How to improve the loading performance?


#1

Hi !

I’m doing experiment on astronomy application with SciDB, I’ve found that its searching performance was perfect.

But I have a question that how to imporve the loading performance?

I’m dealing with 2,000,000,000 records which occupied about 300GB, but I only have one PC.

I create an array with two dimensions: [obs_id=1204300800:1217520000,1,0, id=0:20000,1000,0], I just loaded about 10,000,000 records in 40 hours, and the speed is getting slower and slower with time passed by that I can’t wait.

Then I divided the obs_id dimensiont into 800 arrays, the situation was better, I loaded 1,300,000,000 records in 40 hours, but the result was still unacceptable to me because it was getting slower and slower.

I wonder whether this situation is normal or I just did it wrong ?


#2

Would you be so kind as to please post:

  1. Your CREATE ARRAY statement.
  2. A rough idea of the what your source data looks like. It’s a lot of data. Is that the USNOB catalog? Or another one?
  3. The script you’re using to load your source into SciDB.

We will try to repro your situation and have a look.

Questions:

i. SciDB does best when it’s able to parallelize this kind of operations. How many cores on your PC? And how many SciDB instances?
ii. When you look at the box, are you CPU bound? (top says idle% = 0?)
iii. The “load slows over time” worries me a bit. It suggests we have a serial data structure somewhere that needs to be turned into something else.

KR

Pb

#3

Hello,

I can provide some loading data we’ve collected in the past, for comparison purposes.
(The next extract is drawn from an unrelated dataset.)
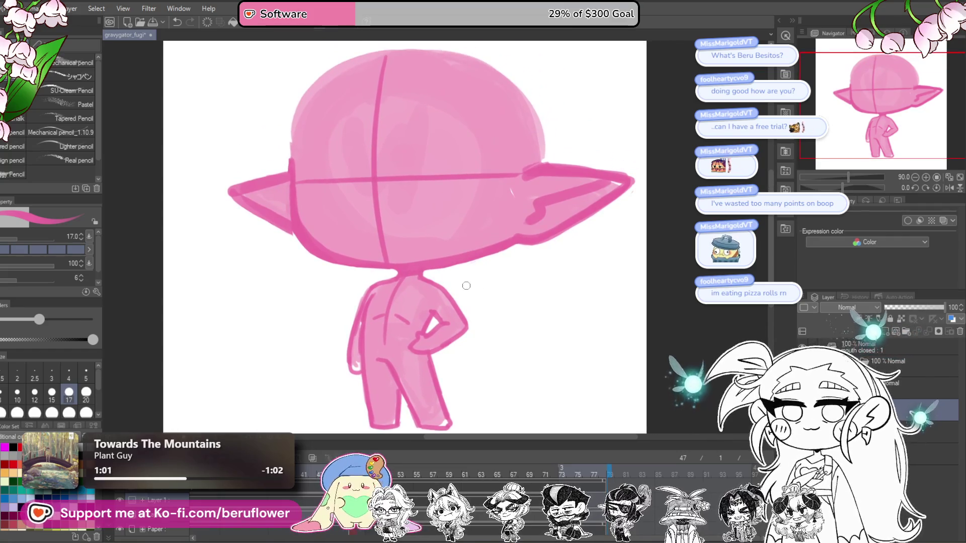
pyautogui.scroll(-2, 466, 285)
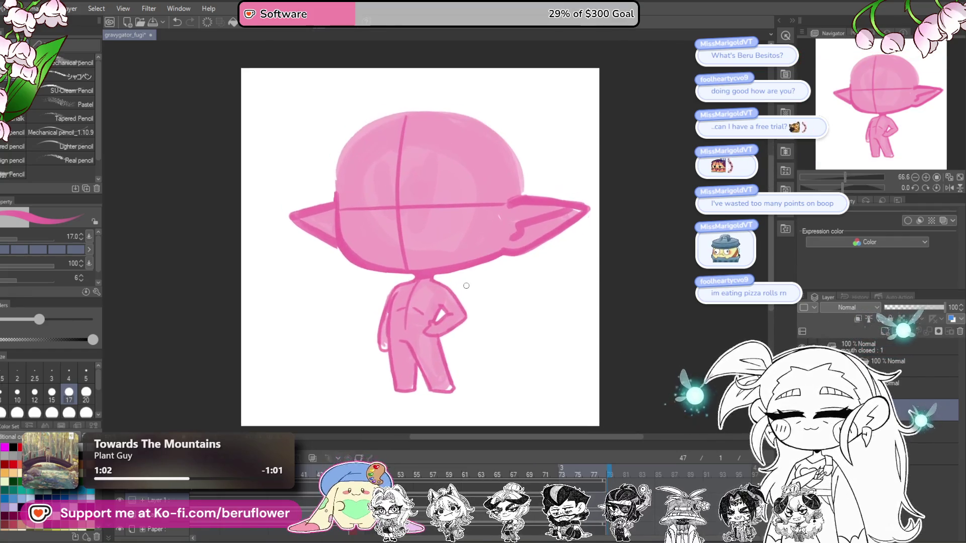
pyautogui.scroll(1, 467, 286)
pyautogui.scroll(1, 466, 285)
pyautogui.scroll(1, 466, 286)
Internally, we’ve run a benchmark on a particular data set that had:

  • about 20 attributes of types int64, int32, float, and int8
  • a single dimension [x=0:*,10000,0]

We had a total count of 470,829,834 cells and a pre-load on-disk size of 54GB (text).
We’ve loaded this dataset in 16,080 seconds, which is under 5 hours. We were using a 4-node cluster, loading data in from a single node so we further assumed that the network was a bottleneck in this case.

You have 300GB, which is 6x the size we dealt with. So we would, at worst, expect your entire load to finish in 30 hours or less. Not the case!

One glaring finding: your chunk size may be too small. I am not sure how sparse your data is but a chunk size of 1x1000 may result in too many chunks being created and too many chunk headers being written out. Based on the data, we really would like the chunk size to be a few megs per chunk. What are the attributes and how dense is the data in this case?


#4

Thank you for your advices! I’ll try!